Tree Visualiser — BST · AVL · Red-Black
Type up to 15 numbers, choose a tree type, and press Play. Each value is inserted one at a time: watch the search compare its way down, the new node attach, then the tree rebalance with rotations (AVL & Red-Black) and recolouring (Red-Black). The stats track every operation and the tree's height — the key to its complexity.
How to Play
Enter numbers in order (e.g. 10, 20, 30, 40, 50, 60, 70) and run a
Binary Search Tree. It degenerates into a straight line (height = n) — search
becomes O(n)! Now switch to AVL or Red-Black with the same input and
watch rotations keep it short and bushy. That's exactly why self-balancing trees exist.
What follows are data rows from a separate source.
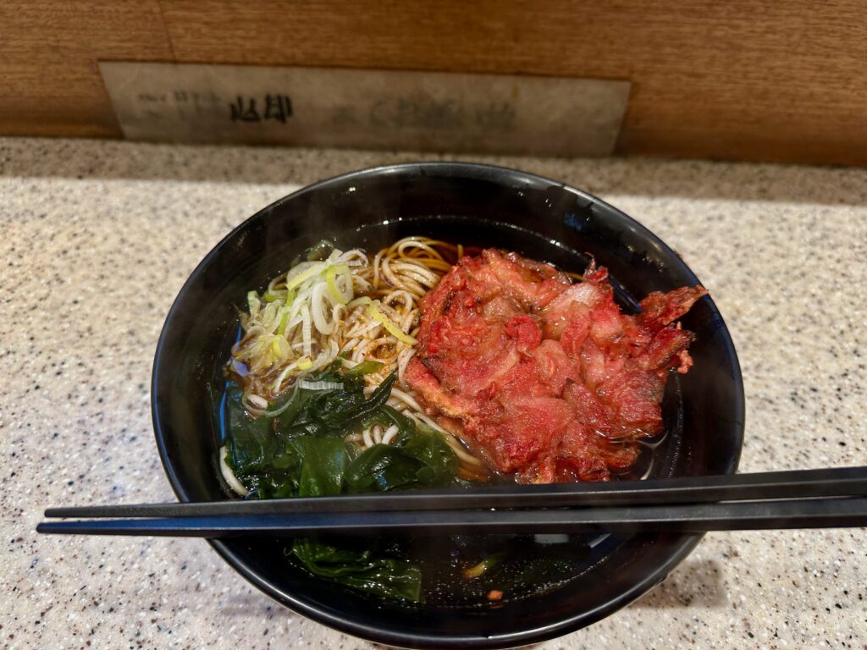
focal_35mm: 24
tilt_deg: -50.4
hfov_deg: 71.6
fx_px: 601
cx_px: 434
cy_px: 325
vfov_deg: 56.8
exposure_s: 1/100
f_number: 1.78
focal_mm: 6.86
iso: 100
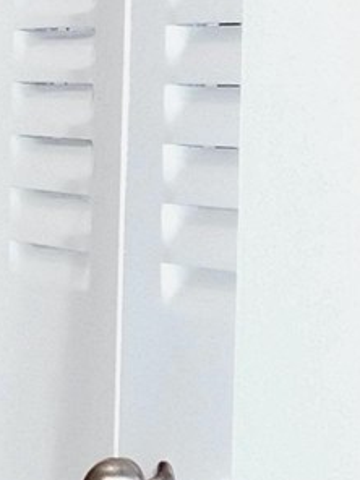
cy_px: 349
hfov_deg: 5.0
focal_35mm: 280
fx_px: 3883
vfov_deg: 7.1
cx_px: -866
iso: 220
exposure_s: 1/30
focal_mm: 6.3
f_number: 3.5
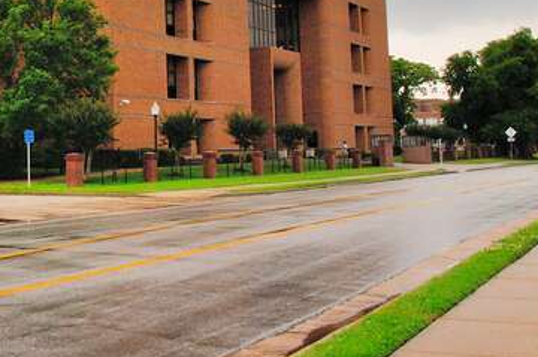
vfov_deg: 21.7
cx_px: 72
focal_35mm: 60
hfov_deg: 32.1
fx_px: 895
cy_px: -5
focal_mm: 18
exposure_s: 1/25
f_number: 20
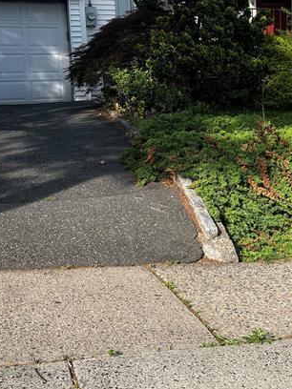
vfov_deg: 38.7
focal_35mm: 49
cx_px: 216
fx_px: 551
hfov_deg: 29.3
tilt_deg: -6.5
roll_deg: +2.4
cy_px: 152
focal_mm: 5.1
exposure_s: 1/913
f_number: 1.6
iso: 50
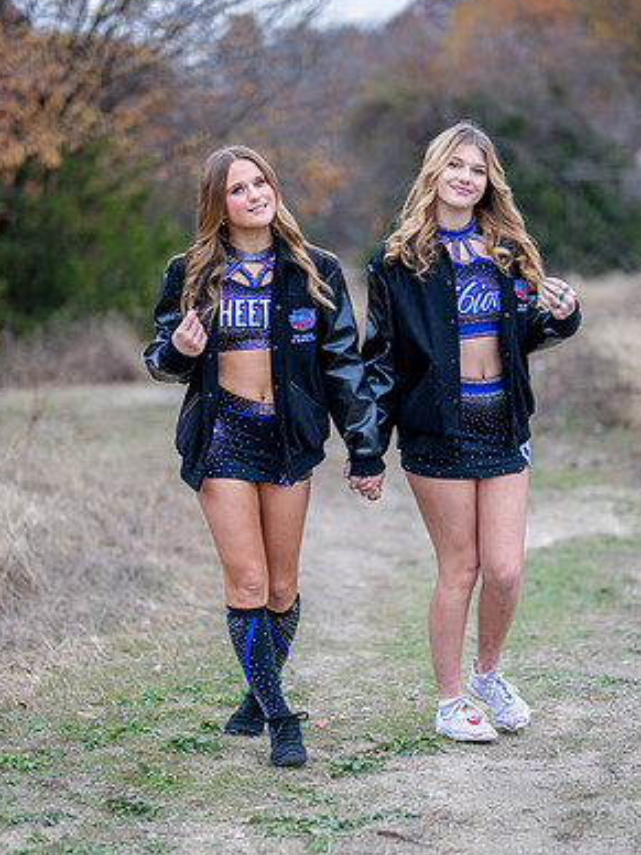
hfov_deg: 17.8
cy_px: 415
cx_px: 358
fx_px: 2049
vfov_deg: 23.6
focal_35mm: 83
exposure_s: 1/1000
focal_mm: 50
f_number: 1.2
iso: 400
How the Three Trees Compare
| Tree | Balanced? | Search / Insert | Worst height | Rebalancing cost |
|---|---|---|---|---|
| Binary Search Tree | No | O(log n) avg, O(n) worst | n (a line) | None |
| AVL Tree | Strictly | O(log n) | ≈ 1.44 log₂n | Rotations (more) |
| Red-Black Tree | Loosely | O(log n) | ≤ 2 log₂(n+1) | Recolours + fewer rotations |
A plain BST is simplest but can degrade to a linked list. AVL keeps
the tightest balance — fastest lookups, but more rotations on insert. Red-Black
balances more loosely using cheap recolouring, so it does fewer rotations — which is why it
backs many standard libraries (like C++ std::map and Java TreeMap).